Cognitive psychology

I study cognitive psychology — basically, this is about how humans form skills and what the conscience’s role in it is. The main task here is to create cognitive models of our conscious, so as to understand how thinking processes go. This field of science appeared with the first computers, around the middle of the 20th century. Scientists noticed that in a sense, human thinking is similar to how a computer works. Obviously, the idea of creating human-like robots was brought up as well. Yet, a question emerged: how to program things like feelings and emotions?

ITMO University. Gutenberg's Lounge

 

Concept 1: Thinking is based on logic

At first, the scientists assumed that human thinking is similar to how a computer solves logical tasks and puzzles. Thus, thinking was perceived as processing information and making logical conclusions. This theory was developed by psychologists Herbert A. SimonandAllen Newell. I call this model of human conscious "The Thinker": it is a simulation of the thinking process, yet the model can't show us the process of conducting actions or decision making.

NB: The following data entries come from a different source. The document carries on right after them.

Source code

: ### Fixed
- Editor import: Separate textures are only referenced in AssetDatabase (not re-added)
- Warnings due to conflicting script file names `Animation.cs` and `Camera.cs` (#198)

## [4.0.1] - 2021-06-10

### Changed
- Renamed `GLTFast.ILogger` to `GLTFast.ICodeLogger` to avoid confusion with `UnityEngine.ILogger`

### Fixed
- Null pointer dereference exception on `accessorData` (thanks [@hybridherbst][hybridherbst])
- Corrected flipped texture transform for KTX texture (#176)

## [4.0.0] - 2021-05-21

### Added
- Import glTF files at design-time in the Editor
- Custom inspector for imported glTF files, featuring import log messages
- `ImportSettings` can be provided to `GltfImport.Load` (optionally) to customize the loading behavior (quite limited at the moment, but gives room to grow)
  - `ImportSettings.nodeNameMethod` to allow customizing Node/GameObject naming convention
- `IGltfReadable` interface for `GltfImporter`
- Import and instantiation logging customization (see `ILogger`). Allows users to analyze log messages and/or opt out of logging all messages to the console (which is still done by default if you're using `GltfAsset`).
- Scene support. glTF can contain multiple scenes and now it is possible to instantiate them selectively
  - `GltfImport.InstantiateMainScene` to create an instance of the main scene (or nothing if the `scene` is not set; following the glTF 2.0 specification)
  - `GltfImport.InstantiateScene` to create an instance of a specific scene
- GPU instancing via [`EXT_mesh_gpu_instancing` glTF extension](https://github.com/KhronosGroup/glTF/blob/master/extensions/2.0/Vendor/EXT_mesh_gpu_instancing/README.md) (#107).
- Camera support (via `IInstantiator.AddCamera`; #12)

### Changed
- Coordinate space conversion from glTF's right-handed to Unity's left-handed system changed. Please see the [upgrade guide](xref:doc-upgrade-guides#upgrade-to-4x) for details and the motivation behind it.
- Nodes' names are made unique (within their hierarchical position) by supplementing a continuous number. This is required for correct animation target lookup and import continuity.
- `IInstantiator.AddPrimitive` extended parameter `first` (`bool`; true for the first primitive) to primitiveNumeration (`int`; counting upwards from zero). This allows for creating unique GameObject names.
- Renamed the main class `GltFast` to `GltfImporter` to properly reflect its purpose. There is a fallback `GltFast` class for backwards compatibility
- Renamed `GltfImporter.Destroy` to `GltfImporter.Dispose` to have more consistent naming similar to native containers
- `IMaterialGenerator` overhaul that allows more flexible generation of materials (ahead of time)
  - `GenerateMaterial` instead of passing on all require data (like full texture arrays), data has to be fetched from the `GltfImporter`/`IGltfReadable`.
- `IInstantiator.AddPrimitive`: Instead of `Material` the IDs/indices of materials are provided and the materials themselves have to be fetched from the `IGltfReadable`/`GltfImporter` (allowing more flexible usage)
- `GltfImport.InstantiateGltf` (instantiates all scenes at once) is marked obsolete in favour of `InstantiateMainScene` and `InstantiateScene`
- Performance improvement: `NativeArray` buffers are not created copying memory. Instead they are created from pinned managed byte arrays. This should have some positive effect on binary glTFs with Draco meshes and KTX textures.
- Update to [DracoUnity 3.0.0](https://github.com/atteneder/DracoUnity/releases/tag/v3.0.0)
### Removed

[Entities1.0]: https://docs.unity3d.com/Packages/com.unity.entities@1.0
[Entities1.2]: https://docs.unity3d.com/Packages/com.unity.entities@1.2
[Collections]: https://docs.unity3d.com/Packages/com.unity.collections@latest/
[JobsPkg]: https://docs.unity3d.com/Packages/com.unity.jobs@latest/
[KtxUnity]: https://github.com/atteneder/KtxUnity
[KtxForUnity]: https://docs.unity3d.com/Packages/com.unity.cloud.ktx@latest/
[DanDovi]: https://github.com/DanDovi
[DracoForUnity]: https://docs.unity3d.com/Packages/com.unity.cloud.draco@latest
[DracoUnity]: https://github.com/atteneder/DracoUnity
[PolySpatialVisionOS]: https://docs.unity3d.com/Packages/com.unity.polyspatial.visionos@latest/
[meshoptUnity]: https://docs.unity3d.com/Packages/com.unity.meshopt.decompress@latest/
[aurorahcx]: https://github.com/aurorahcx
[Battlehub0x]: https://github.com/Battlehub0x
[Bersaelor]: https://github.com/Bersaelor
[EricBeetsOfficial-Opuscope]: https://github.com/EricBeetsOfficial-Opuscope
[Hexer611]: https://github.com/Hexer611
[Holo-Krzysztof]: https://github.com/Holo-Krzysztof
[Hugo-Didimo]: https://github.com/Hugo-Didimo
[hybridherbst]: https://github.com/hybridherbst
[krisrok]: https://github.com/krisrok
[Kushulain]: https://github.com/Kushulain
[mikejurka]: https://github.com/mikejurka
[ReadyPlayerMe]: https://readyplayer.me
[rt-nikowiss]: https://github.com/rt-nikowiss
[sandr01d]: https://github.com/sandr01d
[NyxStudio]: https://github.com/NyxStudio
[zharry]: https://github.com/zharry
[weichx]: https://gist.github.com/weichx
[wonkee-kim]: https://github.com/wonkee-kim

Let me explain why. For instance, a computer can solve the logical puzzle "Tower of Hanoi" using a hierarchy of possible steps. The puzzle is simple. There are three rods. On one of the rods, there are 8 disks of different diameter; the smaller disks are placed atop the bigger ones. The task is to move the disks to another rod without placing bigger disks atop smaller ones, moving only one disk at a time. The computer showed one disadvantage: as the amount of rings used in the puzzle increased, it could no longer solve it as fast as a human.

 

Concept 2: Human thinking is based on learning ability

The next step in researching thinking and conscience has been done when neural networks were developed. In fact, the term neural network was first used to describe the attempt to model the processes in a human brain. Basically, neural networks are sets of characteristics that are to be combined, each having a particular value. The network gives a result that does or does not match the task given by the network's organizers. If the result does not match the task, the neural link changes the values for each characteristic to get a different result. And this process is repeated until the network gives the requested result. The network "remembers" the set of characteristics that lead to the requested result, and then can define, for instance, what some image depicts. Surely, that becomes possible after many "rounds" of learning (you can read about neural networks in detail here).

ITMO University. Ivan Ivanchei, Gutenberg's Lounge

As of now, artificial neural networks can do image and speech recognition, they are a type of AI. Thanks to them, cognitive psychologists could understand how humans learn, how associations, semantic memory and memory in general work. I call this cognitive model "The Doer", as it reflects a human's ability to create and change.

 

Concept 3: Thinking is both logic and learning

Yet, it turned out that "Doers" aren't that good at solving puzzles by themselves. So, in the 90-s the psychologists decided to combine the two models to understand how a human learns and perceives reality. There is an interesting experiment demonstrating the phenomena of implicit learning. This is a process when one unintentionally gains skills without even knowing it. The researchers showed people pictures of insects and asked them to divide them into two groups. They showed one picture of an insect of the first group and one — of the second, but didn't explain the traits they'd based the classification on. At first, people couldn’t tell for sure which group an insect belonged to. They made mistakes and they were told of it. With time, they began to do it right.

This means that humans can learn to do something without being aware how they do it. Surprisingly, this ability is retained even after amnesia — it seems that in this case, the "thinker" is destroyed, but the "doer" is unaffected. Also, when one performs implicit tasks, different brain sectors are activated — not the ones that are active when one solves logical tasks. Thus, we can conclude that the hybrid model — "thinker-doer" is more exact in depicting human thinking and conscious.

ITMO University. Ivan Ivanchei, Gutenberg's Lounge

Depicting intuition

This model can explain intuition, as well. We are likely to feel what we call intuition when we use this implicit knowledge. Note that when we "feel" intuition, we are totally sure that we know how to do something, while we can't explain why. Another example: almost everyone has experienced this feeling when something seems really familiar, and one feels like he's seen it somewhere. In this case, the "doer" processes the signals one gets really fast, and the "thinker" interprets them as something familiar. Same thing happens when one makes aesthetic assessments — we can't explain logically, why we like or dislike some art object.

Can a computer explain this? One thing is totally clear: a computer solves tasks differently, not like a human. And the fact that a computer has bested a human in a game of go doesn't mean anything. We still don't have a full-fledged AI or a human-like machine. Programs just don't work like our brains do. I believe that without "programming" intuition, creating a human-like machine is impossible. And that would require modeling cognitive mistakes, as well — cases when the brain uses the "thinker" when it should've used the "doer" and vice-versa. By studying these mistakes, we would be able to understand how human conscious works.